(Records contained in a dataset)
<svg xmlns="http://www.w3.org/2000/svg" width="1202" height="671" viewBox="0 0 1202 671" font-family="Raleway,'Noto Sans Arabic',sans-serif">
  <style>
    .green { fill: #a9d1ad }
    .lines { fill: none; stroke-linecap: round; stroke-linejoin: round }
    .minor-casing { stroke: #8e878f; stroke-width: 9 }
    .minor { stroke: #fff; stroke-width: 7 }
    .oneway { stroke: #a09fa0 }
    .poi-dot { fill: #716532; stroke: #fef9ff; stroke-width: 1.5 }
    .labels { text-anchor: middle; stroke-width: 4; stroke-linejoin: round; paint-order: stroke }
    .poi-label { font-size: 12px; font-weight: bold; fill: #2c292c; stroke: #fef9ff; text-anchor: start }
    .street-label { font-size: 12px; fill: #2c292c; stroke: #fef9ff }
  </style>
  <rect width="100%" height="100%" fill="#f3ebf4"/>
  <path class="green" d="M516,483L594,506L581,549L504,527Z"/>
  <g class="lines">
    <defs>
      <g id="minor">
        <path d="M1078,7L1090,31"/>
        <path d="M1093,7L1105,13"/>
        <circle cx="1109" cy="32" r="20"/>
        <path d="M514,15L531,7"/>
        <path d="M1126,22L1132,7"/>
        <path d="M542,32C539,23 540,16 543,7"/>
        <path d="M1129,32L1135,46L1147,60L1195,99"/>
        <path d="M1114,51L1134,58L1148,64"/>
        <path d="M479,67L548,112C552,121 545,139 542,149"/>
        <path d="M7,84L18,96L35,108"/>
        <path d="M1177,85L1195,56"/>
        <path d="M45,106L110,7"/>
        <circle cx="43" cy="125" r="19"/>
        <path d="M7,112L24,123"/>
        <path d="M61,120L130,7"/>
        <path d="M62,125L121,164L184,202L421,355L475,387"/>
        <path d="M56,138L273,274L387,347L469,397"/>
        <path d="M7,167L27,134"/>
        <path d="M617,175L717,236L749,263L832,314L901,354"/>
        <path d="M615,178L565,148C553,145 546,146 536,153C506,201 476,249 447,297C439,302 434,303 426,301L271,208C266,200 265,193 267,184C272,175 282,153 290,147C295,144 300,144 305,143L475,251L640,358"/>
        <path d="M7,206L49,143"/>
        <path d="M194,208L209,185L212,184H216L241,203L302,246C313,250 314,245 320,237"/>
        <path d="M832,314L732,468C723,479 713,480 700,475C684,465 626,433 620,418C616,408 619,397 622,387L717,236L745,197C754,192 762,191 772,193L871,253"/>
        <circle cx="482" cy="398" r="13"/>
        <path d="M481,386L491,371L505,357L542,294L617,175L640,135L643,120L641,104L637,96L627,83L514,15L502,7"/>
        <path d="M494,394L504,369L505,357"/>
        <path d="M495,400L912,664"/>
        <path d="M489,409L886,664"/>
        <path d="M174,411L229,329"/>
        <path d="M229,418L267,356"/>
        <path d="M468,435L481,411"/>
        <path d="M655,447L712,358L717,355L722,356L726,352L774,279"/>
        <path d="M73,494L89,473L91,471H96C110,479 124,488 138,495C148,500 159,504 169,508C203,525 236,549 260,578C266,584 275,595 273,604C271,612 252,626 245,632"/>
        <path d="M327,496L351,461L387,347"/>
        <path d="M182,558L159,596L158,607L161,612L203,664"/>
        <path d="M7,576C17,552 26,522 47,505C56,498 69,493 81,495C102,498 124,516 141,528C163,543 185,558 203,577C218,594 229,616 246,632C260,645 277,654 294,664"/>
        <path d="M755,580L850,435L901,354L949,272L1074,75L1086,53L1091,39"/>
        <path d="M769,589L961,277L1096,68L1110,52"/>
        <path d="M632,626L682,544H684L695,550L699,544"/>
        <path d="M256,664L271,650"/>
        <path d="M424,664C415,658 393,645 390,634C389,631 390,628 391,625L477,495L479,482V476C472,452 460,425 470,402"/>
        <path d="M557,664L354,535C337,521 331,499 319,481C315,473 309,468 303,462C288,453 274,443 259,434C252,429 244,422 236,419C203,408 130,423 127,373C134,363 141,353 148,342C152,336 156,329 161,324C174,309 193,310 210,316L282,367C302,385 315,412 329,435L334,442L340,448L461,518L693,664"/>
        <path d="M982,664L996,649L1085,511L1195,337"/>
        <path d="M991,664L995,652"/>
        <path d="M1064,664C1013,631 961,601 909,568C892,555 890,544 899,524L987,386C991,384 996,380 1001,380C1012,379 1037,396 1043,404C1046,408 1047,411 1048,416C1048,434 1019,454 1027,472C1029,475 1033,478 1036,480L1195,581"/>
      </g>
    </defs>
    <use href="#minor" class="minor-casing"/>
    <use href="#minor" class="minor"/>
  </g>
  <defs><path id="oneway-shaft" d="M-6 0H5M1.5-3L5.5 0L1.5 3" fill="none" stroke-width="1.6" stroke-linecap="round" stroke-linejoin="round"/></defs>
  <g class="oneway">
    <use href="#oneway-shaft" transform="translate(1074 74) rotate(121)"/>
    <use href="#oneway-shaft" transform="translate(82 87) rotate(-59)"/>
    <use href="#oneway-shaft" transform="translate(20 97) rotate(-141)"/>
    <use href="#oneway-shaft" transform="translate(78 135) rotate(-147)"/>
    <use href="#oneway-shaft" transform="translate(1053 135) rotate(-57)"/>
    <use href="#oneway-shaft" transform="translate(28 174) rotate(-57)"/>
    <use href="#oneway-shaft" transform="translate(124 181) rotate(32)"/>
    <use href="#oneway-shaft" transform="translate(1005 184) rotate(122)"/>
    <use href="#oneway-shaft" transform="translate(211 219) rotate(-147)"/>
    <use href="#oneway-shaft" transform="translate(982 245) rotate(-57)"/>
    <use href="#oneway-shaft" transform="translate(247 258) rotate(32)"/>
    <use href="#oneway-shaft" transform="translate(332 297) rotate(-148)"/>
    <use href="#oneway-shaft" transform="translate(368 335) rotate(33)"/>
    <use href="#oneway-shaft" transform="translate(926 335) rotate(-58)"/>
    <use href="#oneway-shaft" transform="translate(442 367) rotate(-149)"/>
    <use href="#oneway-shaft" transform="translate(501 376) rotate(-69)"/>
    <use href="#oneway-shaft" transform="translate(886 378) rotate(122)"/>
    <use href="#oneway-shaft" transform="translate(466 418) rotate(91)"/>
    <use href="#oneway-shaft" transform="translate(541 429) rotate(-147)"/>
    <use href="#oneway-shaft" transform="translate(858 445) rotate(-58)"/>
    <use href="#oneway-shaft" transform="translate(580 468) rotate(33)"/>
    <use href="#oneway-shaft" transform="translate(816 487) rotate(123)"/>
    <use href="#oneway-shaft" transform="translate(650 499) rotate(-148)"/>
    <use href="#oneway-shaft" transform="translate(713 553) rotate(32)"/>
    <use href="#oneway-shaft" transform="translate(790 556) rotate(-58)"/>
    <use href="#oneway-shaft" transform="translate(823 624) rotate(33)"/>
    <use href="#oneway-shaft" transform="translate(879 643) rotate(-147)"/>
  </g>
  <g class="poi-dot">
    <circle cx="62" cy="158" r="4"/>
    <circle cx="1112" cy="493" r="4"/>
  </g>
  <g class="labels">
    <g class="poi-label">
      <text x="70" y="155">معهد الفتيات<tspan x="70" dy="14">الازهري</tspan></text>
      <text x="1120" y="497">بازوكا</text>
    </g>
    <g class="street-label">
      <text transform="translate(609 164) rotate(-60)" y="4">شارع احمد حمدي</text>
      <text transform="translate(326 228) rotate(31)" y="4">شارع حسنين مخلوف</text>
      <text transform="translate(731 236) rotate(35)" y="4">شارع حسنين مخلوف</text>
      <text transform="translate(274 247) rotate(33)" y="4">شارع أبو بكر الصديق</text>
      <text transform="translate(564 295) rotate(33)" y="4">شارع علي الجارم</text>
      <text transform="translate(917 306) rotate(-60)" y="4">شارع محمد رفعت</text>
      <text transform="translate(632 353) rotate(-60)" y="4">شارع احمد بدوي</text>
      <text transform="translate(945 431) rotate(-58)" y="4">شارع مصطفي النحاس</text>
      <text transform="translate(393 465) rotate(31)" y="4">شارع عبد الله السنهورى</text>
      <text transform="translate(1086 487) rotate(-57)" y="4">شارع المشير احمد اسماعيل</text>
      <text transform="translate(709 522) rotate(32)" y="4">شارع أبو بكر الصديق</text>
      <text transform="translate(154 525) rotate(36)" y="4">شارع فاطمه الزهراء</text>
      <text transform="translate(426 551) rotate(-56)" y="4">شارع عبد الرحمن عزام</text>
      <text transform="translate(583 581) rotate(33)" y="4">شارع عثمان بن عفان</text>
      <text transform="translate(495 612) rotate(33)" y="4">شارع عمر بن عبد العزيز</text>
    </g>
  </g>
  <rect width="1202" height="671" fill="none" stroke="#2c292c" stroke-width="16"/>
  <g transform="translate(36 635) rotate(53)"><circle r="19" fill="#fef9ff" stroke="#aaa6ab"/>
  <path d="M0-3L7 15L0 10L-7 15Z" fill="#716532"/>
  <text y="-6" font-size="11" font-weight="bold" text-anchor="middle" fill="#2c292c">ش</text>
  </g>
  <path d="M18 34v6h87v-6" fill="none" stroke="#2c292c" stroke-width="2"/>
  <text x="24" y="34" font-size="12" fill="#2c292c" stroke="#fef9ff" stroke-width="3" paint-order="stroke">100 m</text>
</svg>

Directions: Line count for "labels": count the lines of the records above that contain it and give only the number.

Result below: 2